云止难以置信道:“你、你说什么?!!!”
“怎么?不信?”云暝看到云止那副心痛的表情便觉得快意非常,“你该知道‘十日寒雪石’的解药只要错一味就会变成剧毒吧?告诉你,”云暝笑得残忍,“朕在那里面加了一味当归粉。”
“你竟然……”云止感到自己握着刀柄的手都在发抖。
“你猜猜林诺知道那药是你亲手所制后还自愿喝下时是一种怎样的心情?”云暝嘴角挂起一抹阴森的笑。
“他怎会自愿喝下?”云止不信道,“一定是你逼他的!!”
“哎!四弟你这样说话就不对了,朕最不喜欢的就是强人所难,这你该是知道的,至于他为何自愿喝下嘛,”云暝残忍的笑了笑,“自然是对你失望了,心冷了,所以最后死心了。”
“怎么会……”云止根本不相信云暝的话。
“你在皇宫里与赫连安卿卿我我,你觉得林诺心中是何滋味?啧啧……”云暝故作惆怅地叹道,“虽然朕也不是很清楚,但朕猜,想必不太好受吧!”
“我进宫跟赫连安有交集完全是拜你所赐!”云止怒道。
“行,就算你与赫连安是拜我所赐,那司青澜呢?”云暝又道:“那日你去司青澜的坟上,想必也没有告诉林诺吧?”见云止大受打击一脸呆滞地模样,云暝不由更加痛快,“朕要是林诺,估计也难免会多想呢!”
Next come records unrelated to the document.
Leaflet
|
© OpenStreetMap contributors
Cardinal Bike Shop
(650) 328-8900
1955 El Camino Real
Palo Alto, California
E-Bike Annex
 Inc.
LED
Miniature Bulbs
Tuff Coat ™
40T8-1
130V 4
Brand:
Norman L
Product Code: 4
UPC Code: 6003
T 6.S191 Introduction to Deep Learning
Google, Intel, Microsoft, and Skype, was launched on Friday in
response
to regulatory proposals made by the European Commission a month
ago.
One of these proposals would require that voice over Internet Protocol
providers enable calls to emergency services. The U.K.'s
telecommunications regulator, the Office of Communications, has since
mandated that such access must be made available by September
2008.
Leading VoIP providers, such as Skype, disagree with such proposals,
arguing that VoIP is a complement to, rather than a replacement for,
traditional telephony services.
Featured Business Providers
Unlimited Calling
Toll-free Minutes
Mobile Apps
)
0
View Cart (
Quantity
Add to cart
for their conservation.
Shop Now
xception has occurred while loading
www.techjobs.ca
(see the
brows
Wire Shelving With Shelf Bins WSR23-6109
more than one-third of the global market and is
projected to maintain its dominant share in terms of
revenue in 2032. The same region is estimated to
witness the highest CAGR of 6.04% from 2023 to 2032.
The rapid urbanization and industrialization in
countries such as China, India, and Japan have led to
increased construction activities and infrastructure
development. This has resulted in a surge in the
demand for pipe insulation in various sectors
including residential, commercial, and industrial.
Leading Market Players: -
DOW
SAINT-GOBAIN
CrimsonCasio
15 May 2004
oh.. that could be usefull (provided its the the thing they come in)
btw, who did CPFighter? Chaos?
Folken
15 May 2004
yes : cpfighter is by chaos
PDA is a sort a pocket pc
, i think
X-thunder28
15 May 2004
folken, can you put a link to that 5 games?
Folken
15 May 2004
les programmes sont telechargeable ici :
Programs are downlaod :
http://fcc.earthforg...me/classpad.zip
“是你派人告诉林诺关于师弟的事的,对不对?!!”云止猛然将剑架在了云暝颈间,“然后故意让他误会,是不是?!!”
“你说是就是了,反正朕的命现在捏在你手里,你想怎么说都行了。”云暝模棱两可道。
云止气结,忿道:“好!你既然如此说,那我便将你欠林诺的第三刀补齐!!”说罢便将长刀刺向云暝的心口。
然而,电光火石间,一样东西飞了过来,打偏了刀头,于是那刀刃最后只没入了云暝的左肩。
云止回首一看,竟然是云连城。
云止不由自主地拔出剑,松开刀柄,问道:“连城,你、你怎么跑来了??”
云连城没有回答他,只是快步跑向他们,然后挡在云暝身前,劝道:“四哥,不可!”
云止一听她这样说,也顾不得她是怎么来的了,只道:“连城,你起来!不要挡着四哥!”
“四哥!!”云连城急道。
“连城,你让开!!”云止有些怒了,“你根本不知道他做了什么事!!!”
“四哥!!”
云连城恳求道,“不论三哥做了什么事,他都不能死啊!!”
云止道:“怎么?!你真要替他求情?!!”
“不是连城故意包庇三哥,为他求情。”云连城双目含泪道,“只是不论于公于私,三哥都不能死啊!!”云连城抽噎了一下接着道:“于公,如今羌国使团所有人被灭,羌国定不会就此善罢甘休,眼看着黎国和羌国之间的战争一触即发,而且还很可能是长久之战,因为死的人当中毕竟还有他们的皇子,三哥再罪大恶极,但却不能否认他治国有方,黎国这些年风调雨顺也是有目共睹的,你若杀了三哥,黎国必将大乱,到时候羌国打进来,黎国定很快就会覆灭,到时候,四哥你就是千古的罪人哪!于私,四哥请别忘了,沉今每月还需靠三哥的解药活下去,你杀了三哥,可让沉今怎么活呀?从小四哥你就最疼爱连城,如今你失去了爱人,难道忍心让我也步你后尘么?”